Maybe I'll just forget the fight for an A4 Avant with 6MT and go for an A6 http://****************.com/smile/emthup.gif


----------



## [email protected] (Apr 9, 2004)

*Re: Facelifted S6 Sedan and Avant Photo Galleries Added (sieben)*

Yeah, the Avant will get the engine. They released S-line sedan images and non-S-line Avants, but there will be all configurations on both cars. I hear the 3.0T Avant will also be sold in the USA.


----------



## sieben (Nov 23, 2002)

*Re: Facelifted S6 Sedan and Avant Photo Galleries Added ([email protected])*


_Quote, originally posted by *[email protected]* »_Yeah, the Avant will get the engine. They released S-line sedan images and non-S-line Avants, but there will be all configurations on both cars. I hear the 3.0T Avant will also be sold in the USA.

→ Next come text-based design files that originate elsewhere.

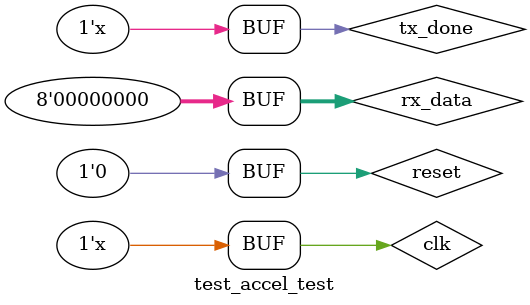
<source format=v>
`timescale 1ns / 1ps


module test_accel_test;

	// Inputs
	reg clk;
	reg reset;
	reg [7:0] rx_data;
	reg tx_done;

	// Outputs
	wire [17:0] tx_data;
	wire transmit;

	// Instantiate the Unit Under Test (UUT)
	state_controller uut (
		.clk(clk), 
		.reset(reset), 
		.rx_data(rx_data), 
		.tx_done(tx_done), 
		.tx_data(tx_data), 
		.transmit(transmit)
	);

	always #5 clk = ~clk;
	
	always #5000 tx_done = ~tx_done;

	initial begin
		// Initialize Inputs
		clk = 0;
		reset = 1;
		rx_data = 0;
		tx_done = 0;

		// Wait 100 ns for global reset to finish
		#1000;
		
		reset = 0;
		
		#1000;
        
		// Add stimulus here

	end
      
endmodule


</source>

cool, the larger size and the better engine may diminish my need for a manual transmission, although I could just wait for the B8 S4 Avant -my dealer says there will be an S4 Avant (I'm guessing with MT as an option) - have you heard otherwise?
thanks


----------



## [email protected] (Apr 9, 2004)

*Re: Facelifted S6 Sedan and Avant Photo Galleries Added (sieben)*

I hear there won't be an S4 Avant. I'll re-check that though. Any idea if your dealer was assuming there'd be one based on the past or if he thinks he has good intel?


----------



## sieben (Nov 23, 2002)

*Re: Facelifted S6 Sedan and Avant Photo Galleries Added ([email protected])*

I'd say my dealer's "intel" is worse than average, so I'd tend to believe what's written here over what I hear at the dealer (FB Audi, Cleveland). And they have never once surprised me with knowing something that I hadn't already heard here on 4titude and also AW.
I mentioned that I'd heard (from sources such as here) that there will be no S4 Avant and at least two salespeople at FB Audi insisted that there would be one. 
Maybe I need to pick up a Turbo X Sportcombi while they're still available.....


----------



## [email protected] (Apr 9, 2004)

*Re: Facelifted S6 Sedan and Avant Photo Galleries Added (sieben)*

Like I said, I'll ask around. My contacts were from Herndon who told me this, but maybe things have changed. Will confirm.


----------



## iwantanaudi (Jun 9, 2006)

*Re: Facelifted S6 Sedan and Avant Photo Galleries Added ([email protected])*

The 3.0T A6 Avant is already on AOA's website
http://www.audiusa.com/audi/us....html
Too bad its not DSG or manual, but kudos to Audi for coming up to par with all the other high HP V6s on the market.


----------